Cumulative cardiotoxicity is specific to anthracyclines and appears to be caused by accumulation of free radicals in the heart. It is characterized by dilatation of sarcoplasmic reticulum and loss of myofibrils. Children appear more sensitive to these effects.
Cardiotoxicity typically presents with heart failure, the risk of which is dose-related. At doxorubicin doses below 450 mg/m2, the risk is less than 5%, but increases substantially at higher doses. In most cases this threshold allows a full course of anthracycline to be given without risk. Irradiation of the heart, which may occur with radiotherapy to the left breast or chest, increases risk of cardiotoxicity, as does preexisting cardiac disease.
Cardiotoxicity appears to be related to peak drug levels as doxo-rubicin is less cardiotoxic when given as a 96-hour infusion than by bolus administration. Liposomal encapsulation of doxorubicin also reduces cardiotoxicity.
Epirubicin is less cardiotoxic than doxorubicin, the 'threshold' dose being 900 mg/m2. This two-fold difference in cardiotoxicity compares with 1.2-fold difference in therapeutic activity. In terms of cardio-toxocity, epirubicin has a 1.6-fold higher therapeutic index than doxorubicin, so more prolonged treatment may be possible with epirubicin before there is an unacceptable risk of cardiotoxicity. Daunorubicin and idarubicin also have less effect on the myocardium than doxorubicin.

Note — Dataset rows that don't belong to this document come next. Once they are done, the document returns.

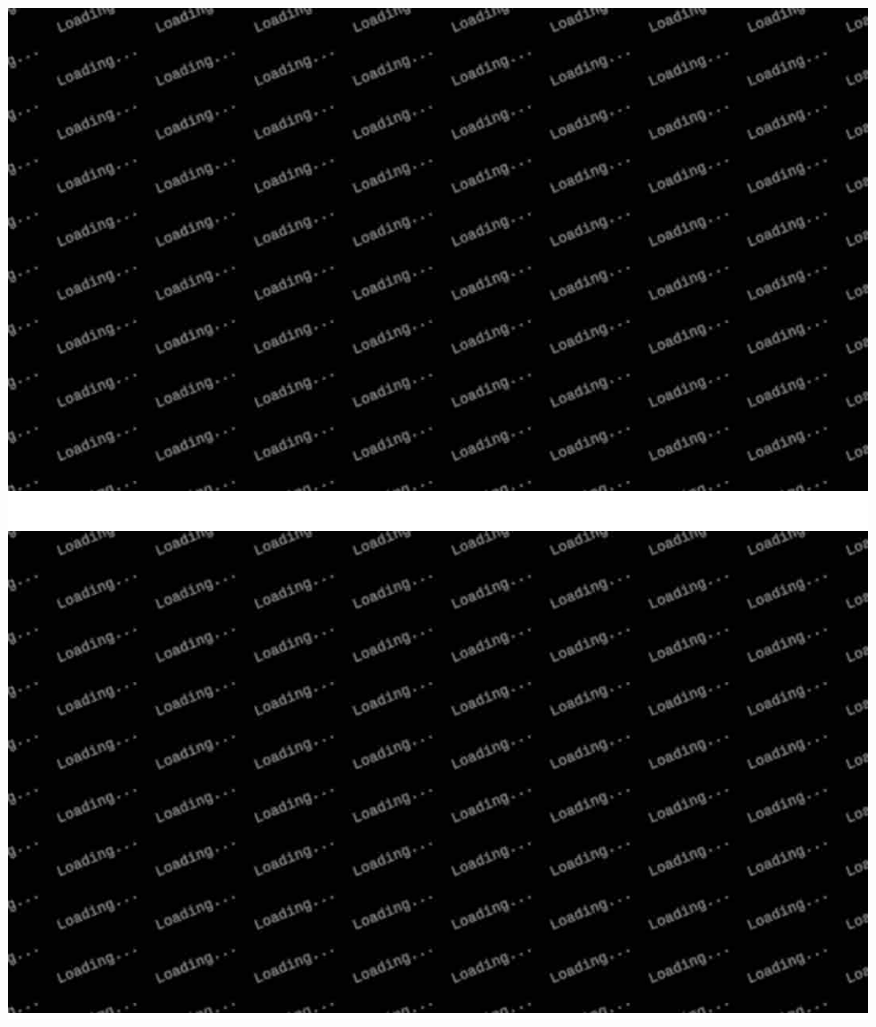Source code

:  <img width="100%" height="100%" class="lazyload" src="./../images/loading.jpg"
 data-src="./../images/VA33/bd-19885-1090px.jpg"
 data-srcset="./../images/VA33/bd-19885-512px.jpg 512w,
 ./../images/VA33/bd-19885-768px.jpg 768w,
 ./../images/VA33/bd-19885-1090px.jpg 1090w"
 sizes="(min-width: 1218px) 1090px,
 (min-width: 768px) 87vw,
 89vw" />
</div>

<br>

<div id="container1" class="twentytwenty-container">
 <img width="100%" height="100%" class="lazyload" src="./../images/loading.jpg"
 data-src="./../images/VA33/tv-19899-1090px.jpg"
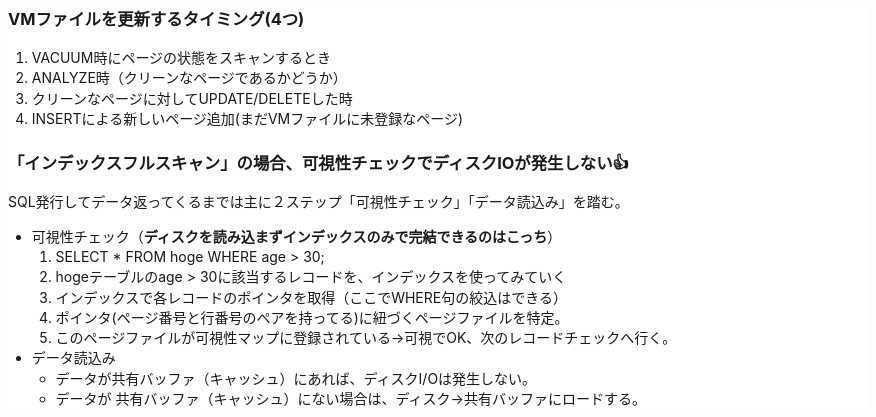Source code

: ### VMファイルを更新するタイミング(4つ)
1. VACUUM時にページの状態をスキャンするとき
2. ANALYZE時（クリーンなページであるかどうか）
3. クリーンなページに対してUPDATE/DELETEした時
4. INSERTによる新しいページ追加(まだVMファイルに未登録なページ)

### 「インデックスフルスキャン」の場合、可視性チェックでディスクIOが発生しない👍
SQL発行してデータ返ってくるまでは主に２ステップ「可視性チェック」「データ読込み」を踏む。
- 可視性チェック（**ディスクを読み込まずインデックスのみで完結できるのはこっち**）
  1. SELECT * FROM hoge WHERE age > 30;
  2. hogeテーブルのage > 30に該当するレコードを、インデックスを使ってみていく
  3. インデックスで各レコードのポインタを取得（ここでWHERE句の絞込はできる）
  4. ポインタ(ページ番号と行番号のペアを持ってる)に紐づくページファイルを特定。
  5. このページファイルが可視性マップに登録されている→可視でOK、次のレコードチェックへ行く。
- データ読込み
  - データが共有バッファ（キャッシュ）にあれば、ディスクI/Oは発生しない。
  - データが 共有バッファ（キャッシュ）にない場合は、ディスク→共有バッファにロードする。
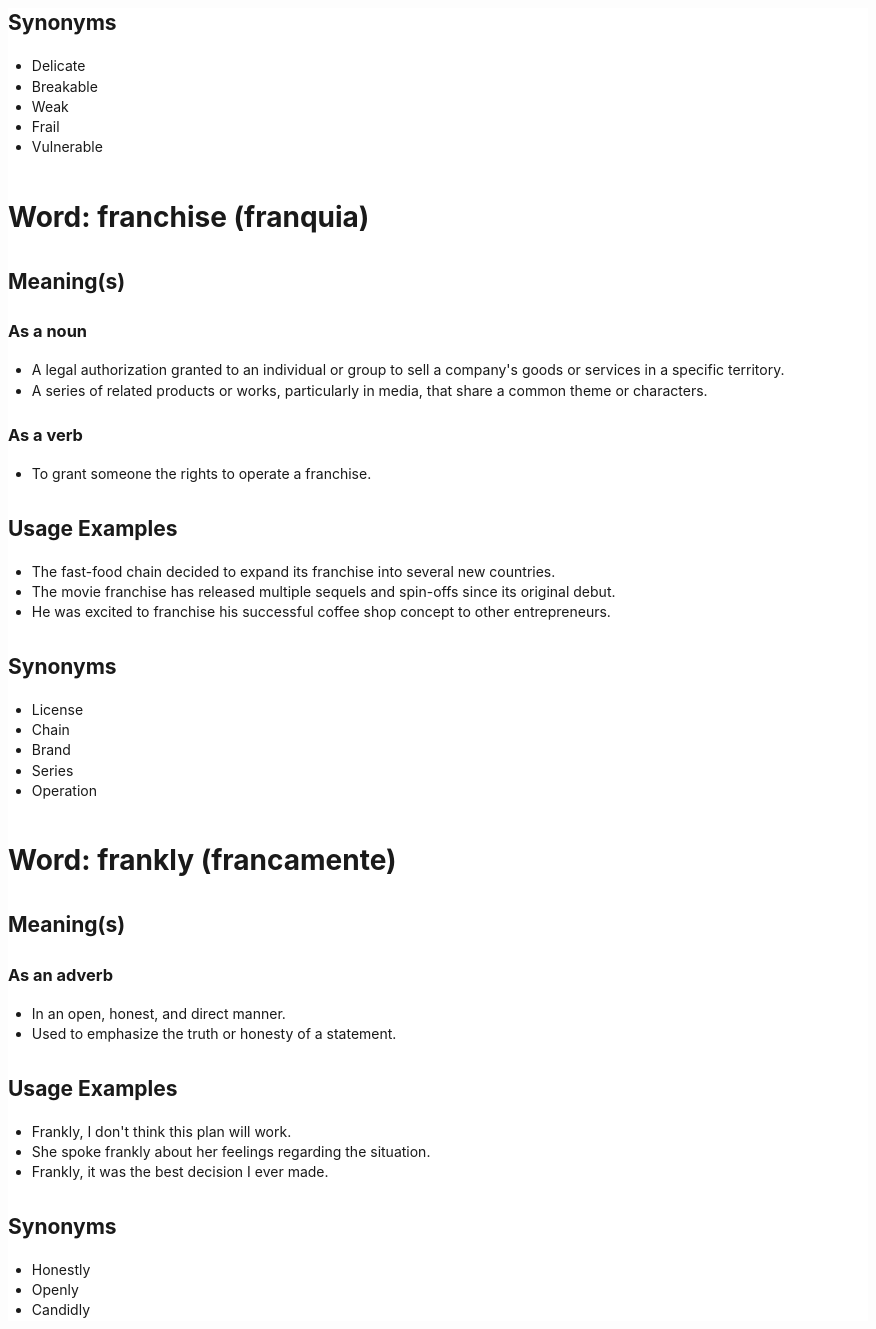 ## Synonyms  
- Delicate  
- Breakable  
- Weak  
- Frail  
- Vulnerable  

# Word: franchise (franquia)  
## Meaning(s)  
### As a noun  
- A legal authorization granted to an individual or group to sell a company's goods or services in a specific territory.  
- A series of related products or works, particularly in media, that share a common theme or characters.  

### As a verb  
- To grant someone the rights to operate a franchise.  

## Usage Examples  
- The fast-food chain decided to expand its franchise into several new countries.  
- The movie franchise has released multiple sequels and spin-offs since its original debut.  
- He was excited to franchise his successful coffee shop concept to other entrepreneurs.  

## Synonyms  
- License  
- Chain  
- Brand  
- Series  
- Operation

# Word: frankly (francamente)  
## Meaning(s)  
### As an adverb  
- In an open, honest, and direct manner.  
- Used to emphasize the truth or honesty of a statement.  

## Usage Examples  
- Frankly, I don't think this plan will work.  
- She spoke frankly about her feelings regarding the situation.  
- Frankly, it was the best decision I ever made.  

## Synonyms  
- Honestly  
- Openly  
- Candidly  
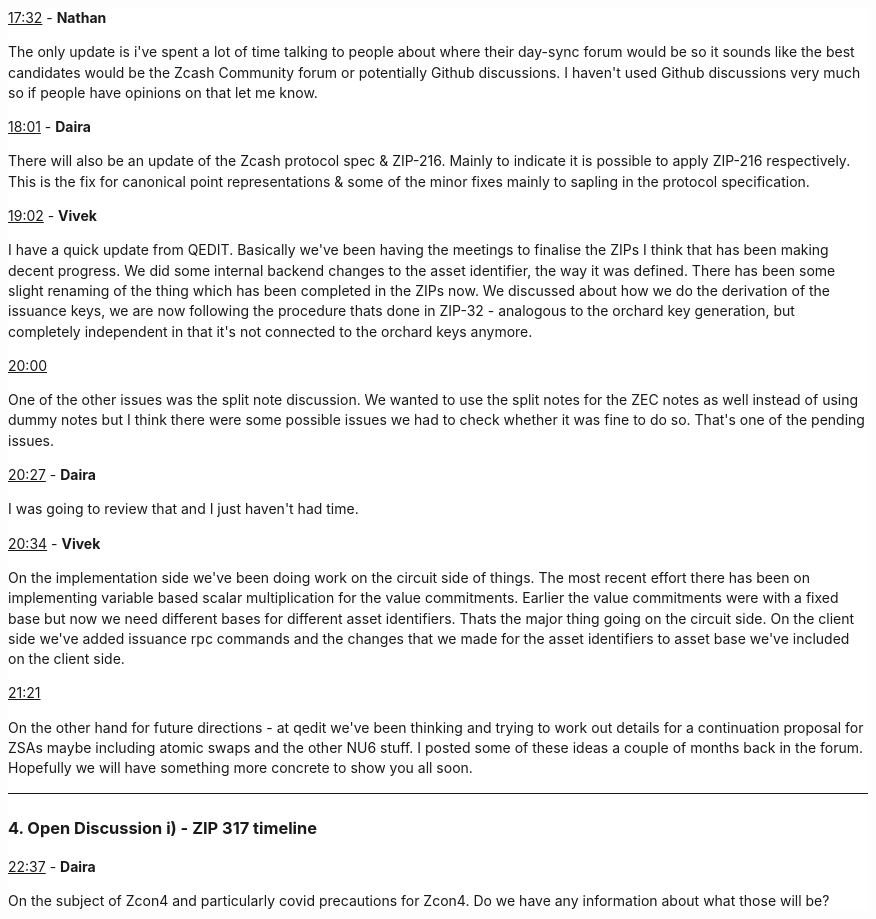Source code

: 
[17:32](https://youtu.be/_FQlSvlukmU?t=1051) - **Nathan**

The only update is i've spent a lot of time talking to people about where their day-sync forum would be so it sounds like the best candidates would be the Zcash Community forum or potentially Github discussions. I haven't used Github discussions very much so if people have opinions on that let me know. 

[18:01](https://youtu.be/_FQlSvlukmU?t=1081) - **Daira**

There will also be an update of the Zcash protocol spec & ZIP-216. Mainly to indicate it is possible to apply ZIP-216 respectively. This is the fix for canonical point representations & some of the minor fixes mainly to sapling in the protocol specification. 

[19:02](https://youtu.be/_FQlSvlukmU?t=1140) - **Vivek**

I have a quick update from QEDIT. Basically we've been having the meetings to finalise the ZIPs I think that has been making decent progress. We did some internal backend changes to the asset identifier, the way it was defined. There has been some slight renaming of the thing which has been completed in the ZIPs now. We discussed about how we do the derivation of the issuance keys, we are now following the procedure thats done in ZIP-32 - analogous to the orchard key generation, but completely independent in that it's not connected to the orchard keys anymore. 

[20:00](https://youtu.be/_FQlSvlukmU?t=1198)

One of the other issues was the split note discussion. We wanted to use the split notes for the ZEC notes as well instead of using dummy notes but I think there were some possible issues we had to check whether it was fine to do so. That's one of the pending issues. 

[20:27](https://youtu.be/_FQlSvlukmU?t=1227) - **Daira**

I was going to review that and I just haven't had time. 

[20:34](https://youtu.be/_FQlSvlukmU?t=1234) - **Vivek**

On the implementation side we've been doing work on the circuit side of things. The most recent effort there has been on implementing variable based scalar multiplication for the value commitments. Earlier the value commitments were with a fixed base but now we need different bases for different asset identifiers. Thats the major thing going on the circuit side. On the client side we've added issuance rpc commands and the changes that we made for the asset identifiers to asset base we've included on the client side. 

[21:21](https://youtu.be/_FQlSvlukmU?t=1281)

On the other hand for future directions - at qedit we've been thinking and trying to work out details for a continuation proposal for ZSAs maybe including atomic swaps and the other NU6 stuff. I posted some of these ideas a couple of months back in the forum. Hopefully we will have something more concrete to show you all soon. 


____


### 4. Open Discussion i) - ZIP 317 timeline 

[22:37](https://youtu.be/_FQlSvlukmU?t=1357) - **Daira**

On the subject of Zcon4 and particularly covid precautions for Zcon4. Do we have any information about what those will be?
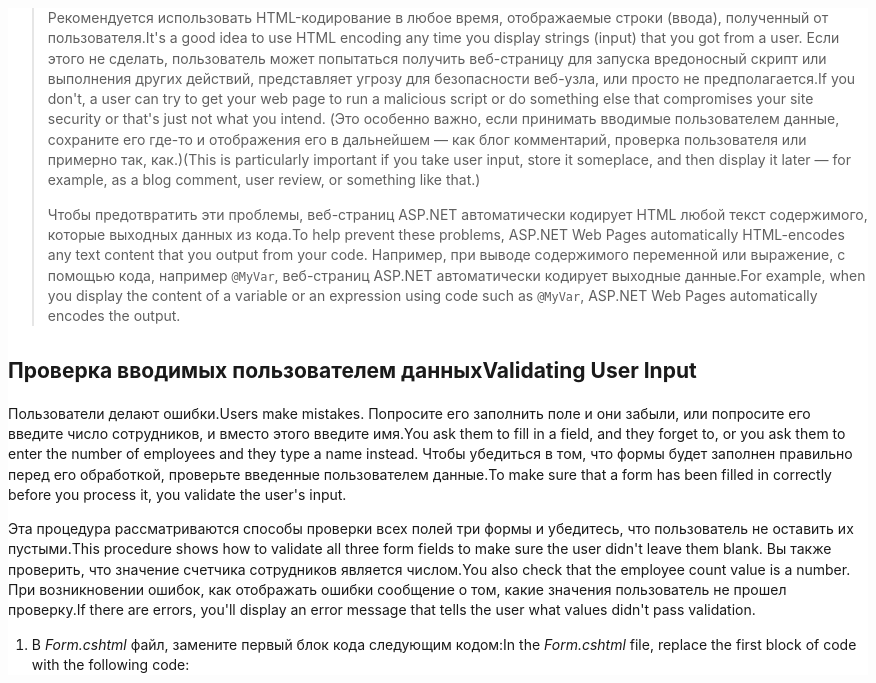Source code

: > <span data-ttu-id="24c5a-162">Рекомендуется использовать HTML-кодирование в любое время, отображаемые строки (ввода), полученный от пользователя.</span><span class="sxs-lookup"><span data-stu-id="24c5a-162">It's a good idea to use HTML encoding any time you display strings (input) that you got from a user.</span></span> <span data-ttu-id="24c5a-163">Если этого не сделать, пользователь может попытаться получить веб-страницу для запуска вредоносный скрипт или выполнения других действий, представляет угрозу для безопасности веб-узла, или просто не предполагается.</span><span class="sxs-lookup"><span data-stu-id="24c5a-163">If you don't, a user can try to get your web page to run a malicious script or do something else that compromises your site security or that's just not what you intend.</span></span> <span data-ttu-id="24c5a-164">(Это особенно важно, если принимать вводимые пользователем данные, сохраните его где-то и отображения его в дальнейшем &#8212; как блог комментарий, проверка пользователя или примерно так, как.)</span><span class="sxs-lookup"><span data-stu-id="24c5a-164">(This is particularly important if you take user input, store it someplace, and then display it later &#8212; for example, as a blog comment, user review, or something like that.)</span></span>
> 
> <span data-ttu-id="24c5a-165">Чтобы предотвратить эти проблемы, веб-страниц ASP.NET автоматически кодирует HTML любой текст содержимого, которые выходных данных из кода.</span><span class="sxs-lookup"><span data-stu-id="24c5a-165">To help prevent these problems, ASP.NET Web Pages automatically HTML-encodes any text content that you output from your code.</span></span> <span data-ttu-id="24c5a-166">Например, при выводе содержимого переменной или выражение, с помощью кода, например `@MyVar`, веб-страниц ASP.NET автоматически кодирует выходные данные.</span><span class="sxs-lookup"><span data-stu-id="24c5a-166">For example, when you display the content of a variable or an expression using code such as `@MyVar`, ASP.NET Web Pages automatically encodes the output.</span></span>


## <a name="validating-user-input"></a><span data-ttu-id="24c5a-167">Проверка вводимых пользователем данных</span><span class="sxs-lookup"><span data-stu-id="24c5a-167">Validating User Input</span></span>

<span data-ttu-id="24c5a-168">Пользователи делают ошибки.</span><span class="sxs-lookup"><span data-stu-id="24c5a-168">Users make mistakes.</span></span> <span data-ttu-id="24c5a-169">Попросите его заполнить поле и они забыли, или попросите его введите число сотрудников, и вместо этого введите имя.</span><span class="sxs-lookup"><span data-stu-id="24c5a-169">You ask them to fill in a field, and they forget to, or you ask them to enter the number of employees and they type a name instead.</span></span> <span data-ttu-id="24c5a-170">Чтобы убедиться в том, что формы будет заполнен правильно перед его обработкой, проверьте введенные пользователем данные.</span><span class="sxs-lookup"><span data-stu-id="24c5a-170">To make sure that a form has been filled in correctly before you process it, you validate the user's input.</span></span>

<span data-ttu-id="24c5a-171">Эта процедура рассматриваются способы проверки всех полей три формы и убедитесь, что пользователь не оставить их пустыми.</span><span class="sxs-lookup"><span data-stu-id="24c5a-171">This procedure shows how to validate all three form fields to make sure the user didn't leave them blank.</span></span> <span data-ttu-id="24c5a-172">Вы также проверить, что значение счетчика сотрудников является числом.</span><span class="sxs-lookup"><span data-stu-id="24c5a-172">You also check that the employee count value is a number.</span></span> <span data-ttu-id="24c5a-173">При возникновении ошибок, как отображать ошибки сообщение о том, какие значения пользователь не прошел проверку.</span><span class="sxs-lookup"><span data-stu-id="24c5a-173">If there are errors, you'll display an error message that tells the user what values didn't pass validation.</span></span>

1. <span data-ttu-id="24c5a-174">В *Form.cshtml* файл, замените первый блок кода следующим кодом:</span><span class="sxs-lookup"><span data-stu-id="24c5a-174">In the *Form.cshtml* file, replace the first block of code with the following code:</span></span>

Serial estimation of cardiac ejection fraction by gated isotope scanning or echocardiography detects changes in cardiac function before becoming clinically significant. Where patients do develop cardiac failure it often responds to standard treatment. Iron appears to generate free radicals that are associated with anthracycline treatment. The iron chelator ICRF 187 may protect against cardiotoxicity.